#### About this exercise
Apart from the images, reproduce all of the data word for word.

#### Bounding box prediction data
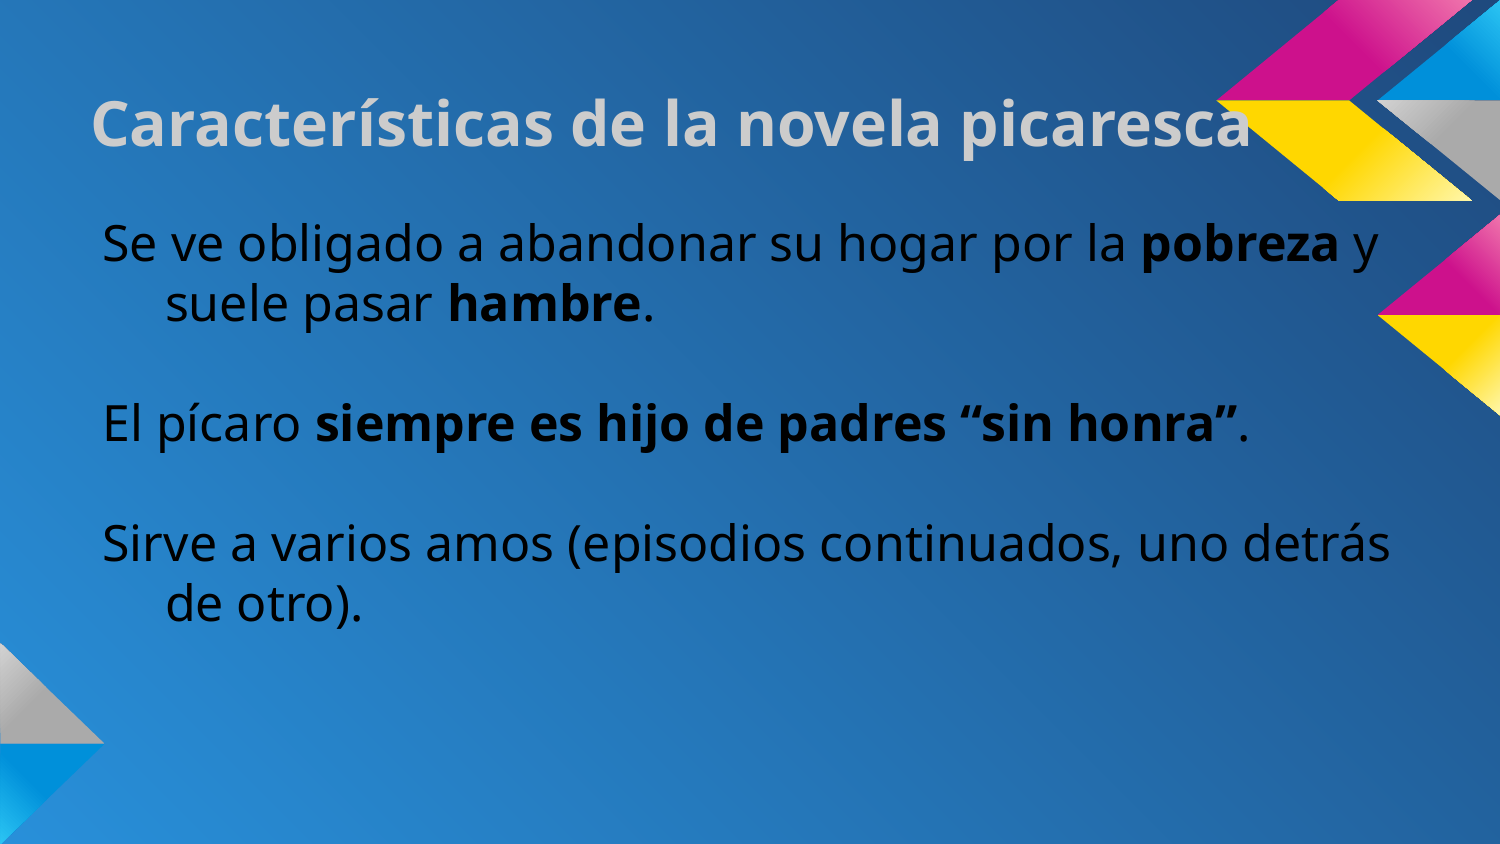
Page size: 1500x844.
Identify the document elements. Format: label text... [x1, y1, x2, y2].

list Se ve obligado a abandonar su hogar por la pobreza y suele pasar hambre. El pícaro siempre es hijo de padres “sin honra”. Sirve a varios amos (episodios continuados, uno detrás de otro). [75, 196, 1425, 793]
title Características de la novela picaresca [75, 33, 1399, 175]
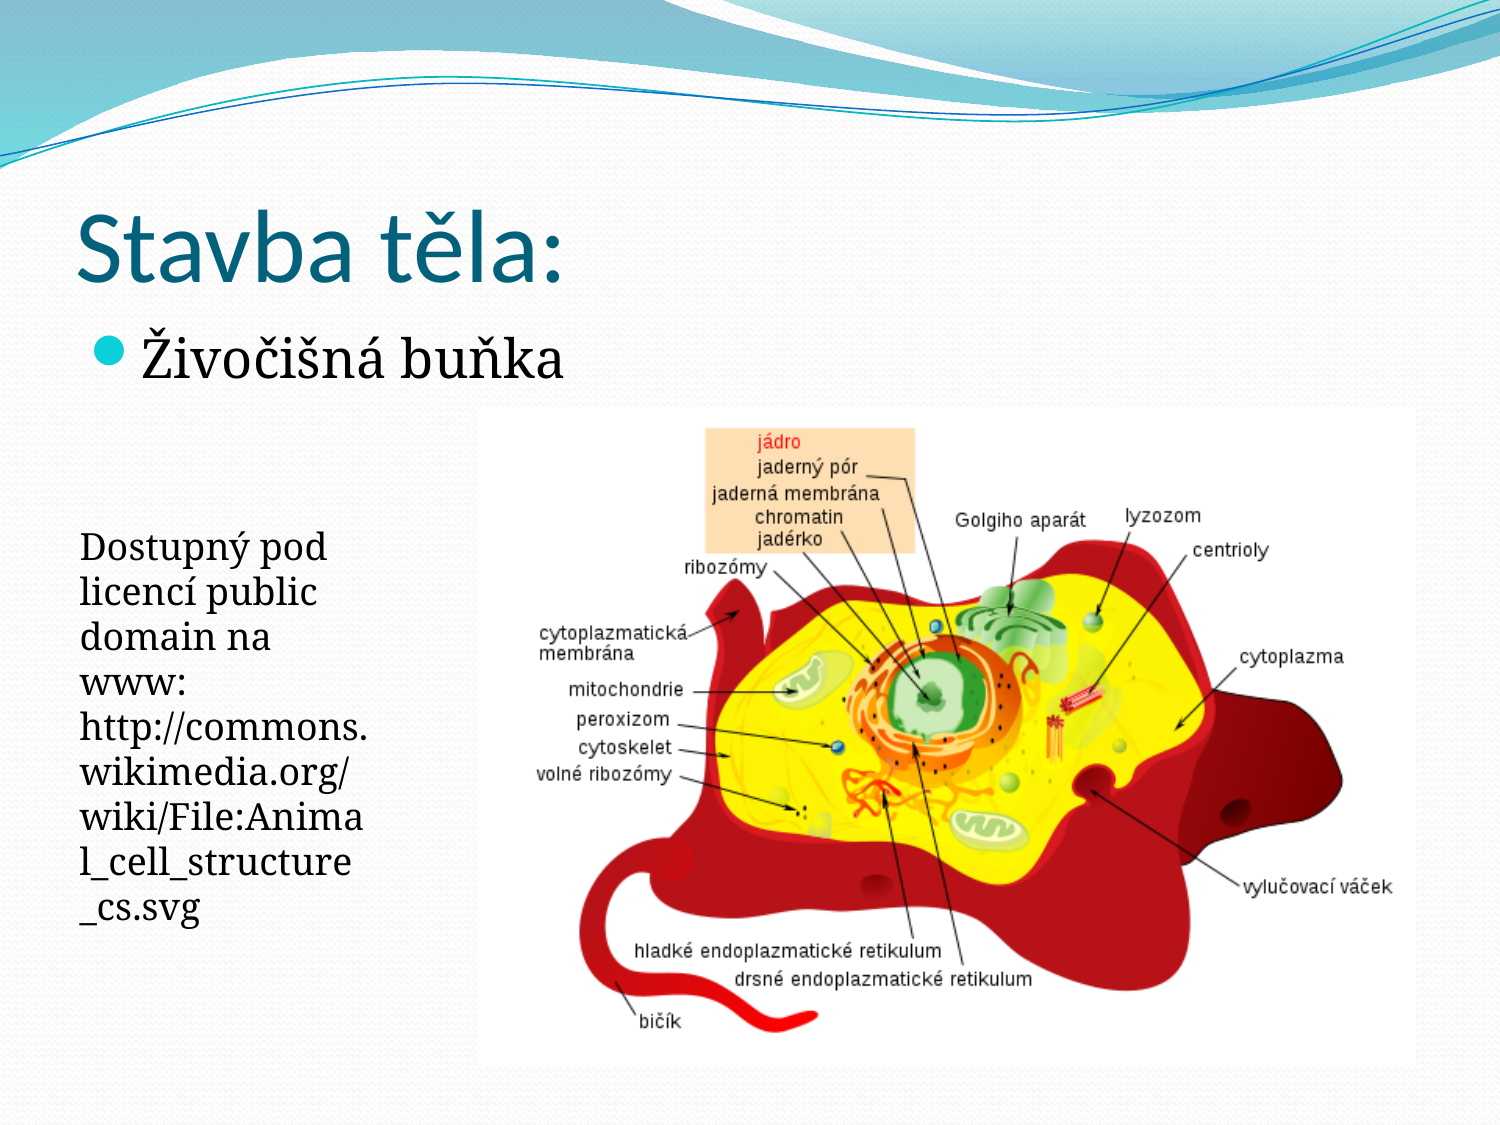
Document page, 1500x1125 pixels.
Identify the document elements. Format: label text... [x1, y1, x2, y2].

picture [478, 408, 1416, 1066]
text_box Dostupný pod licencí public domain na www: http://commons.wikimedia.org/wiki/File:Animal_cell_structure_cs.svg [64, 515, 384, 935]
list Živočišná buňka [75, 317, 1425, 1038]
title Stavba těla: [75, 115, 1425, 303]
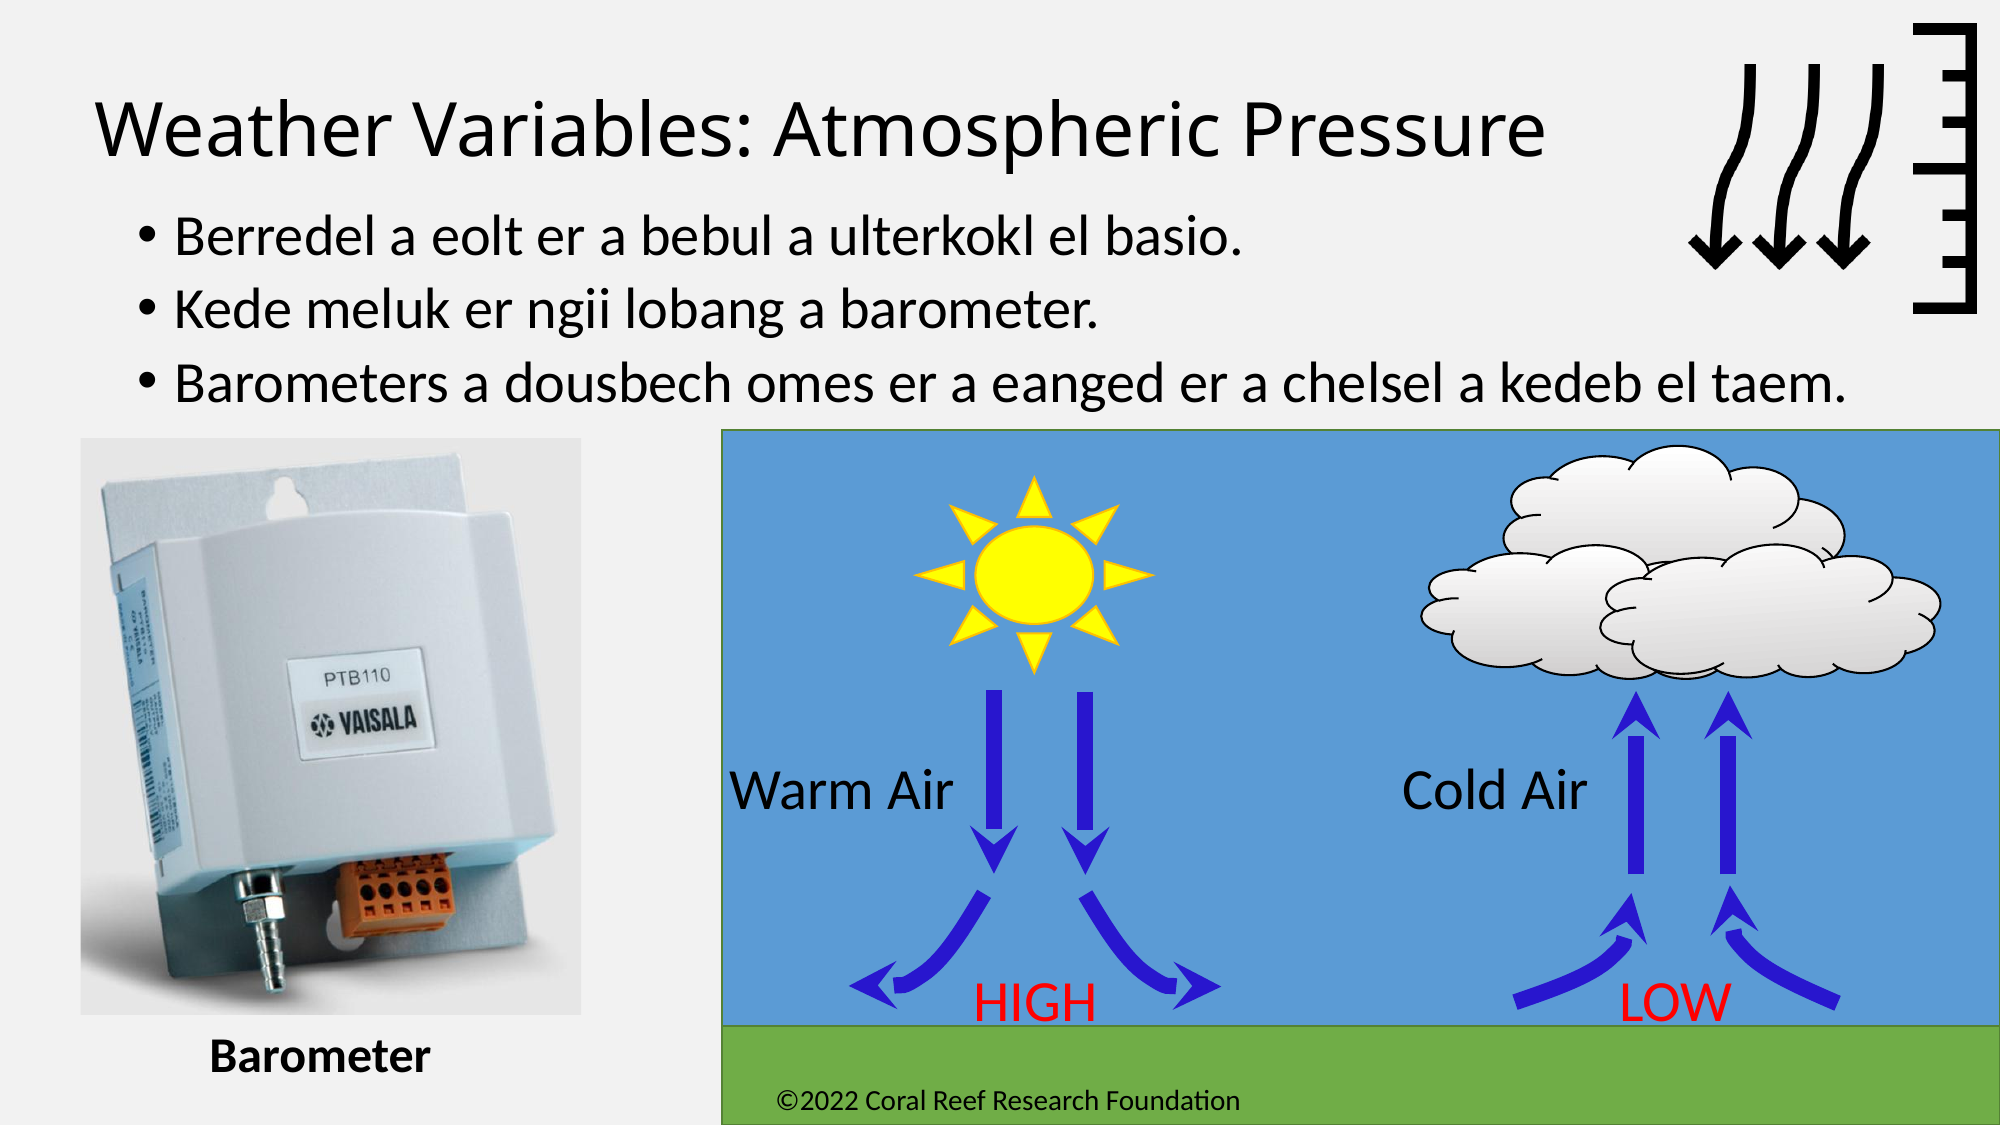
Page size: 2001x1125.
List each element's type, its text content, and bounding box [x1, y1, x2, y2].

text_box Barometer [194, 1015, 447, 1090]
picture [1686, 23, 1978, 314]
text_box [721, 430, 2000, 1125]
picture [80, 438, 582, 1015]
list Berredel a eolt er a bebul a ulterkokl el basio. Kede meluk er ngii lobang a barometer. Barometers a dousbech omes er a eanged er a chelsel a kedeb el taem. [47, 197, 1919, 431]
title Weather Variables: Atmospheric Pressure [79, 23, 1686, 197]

#### Answer to the exercise
Page size: 1500x844.
Identify the document elements. Format: label text... [x1, y1, x2, y2].

list Se ve obligado a abandonar su hogar por la pobreza y suele pasar hambre. El pícaro siempre es hijo de padres “sin honra”. Sirve a varios amos (episodios continuados, uno detrás de otro). [75, 196, 1425, 793]
title Características de la novela picaresca [75, 33, 1399, 175]
Document page, 1500x1125 pixels.
Identify the document elements. Format: label text... [x1, y1, x2, y2].

picture [478, 408, 1416, 1066]
text_box Dostupný pod licencí public domain na www: http://commons.wikimedia.org/wiki/File:Animal_cell_structure_cs.svg [64, 515, 384, 935]
list Živočišná buňka [75, 317, 1425, 1038]
title Stavba těla: [75, 115, 1425, 303]
Page size: 2001x1125.
List each element's type, its text content, and bounding box [x1, y1, x2, y2].

text_box Barometer [194, 1015, 447, 1090]
picture [1686, 23, 1978, 314]
text_box [721, 430, 2000, 1125]
picture [80, 438, 582, 1015]
list Berredel a eolt er a bebul a ulterkokl el basio. Kede meluk er ngii lobang a barometer. Barometers a dousbech omes er a eanged er a chelsel a kedeb el taem. [47, 197, 1919, 431]
title Weather Variables: Atmospheric Pressure [79, 23, 1686, 197]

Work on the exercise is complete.